Another essential component of a DTK is information on the engineering design process, and the difference between science and engineering. This material is common to all the kits and is in a separate Engineering Design Module.
Students see school councilors rarely, but every student has close contact with a science teacher. REDE teachers have the information to advise students about STEM careers, and the skills to motivate students to be successful in pursuing them.
Did It Work?
We used pre- and post-tests to track our participants' growth in eight program objective areas. Overall, the average score of 54% before the program rose to 79% after the program. Scores improved in all eight areas. This one-page PDF document defines the eight objectives, gives the pre- and post-test scores for each, and plots the results.

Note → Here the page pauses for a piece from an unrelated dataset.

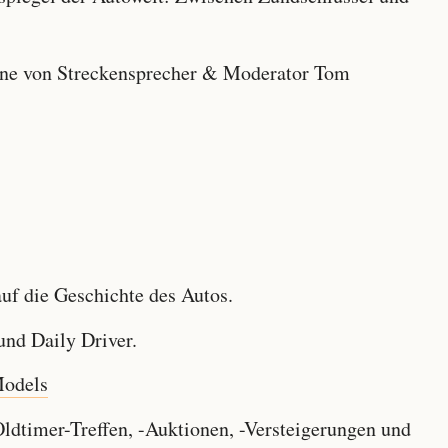
e von Streckensprecher & Moderator Tom
f die Geschichte des Autos.
nd Daily Driver.
Models
dtimer-Treffen, -Auktionen, -Versteigerungen und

In addition to objective testing, our external reviewers surveyed our teachers and their students, observed classrooms, and conducted focus groups on the experience.
- Getting the student perspective.
- Working as a member of a team on a design project.
- The connection to the real world.
- The structure was modeled in the way we should do it in class.
- Learning the design process.
- Designing the prosthetic hand.
- 98.7% said they liked doing the design contests
- “It was really fun coming up with different ideas …that would help mankind.”
- “I found …hands on projects is the way I learn best.”
- “Usually students do not get the chance to build creations at this level.”
- “We learn new skills from these projects.”
- 87% planned on taking STEM classes in college.
- 75% said they were planning a STEM major in college and a STEM career.
- 24% mentioned engineering as a possible career choice.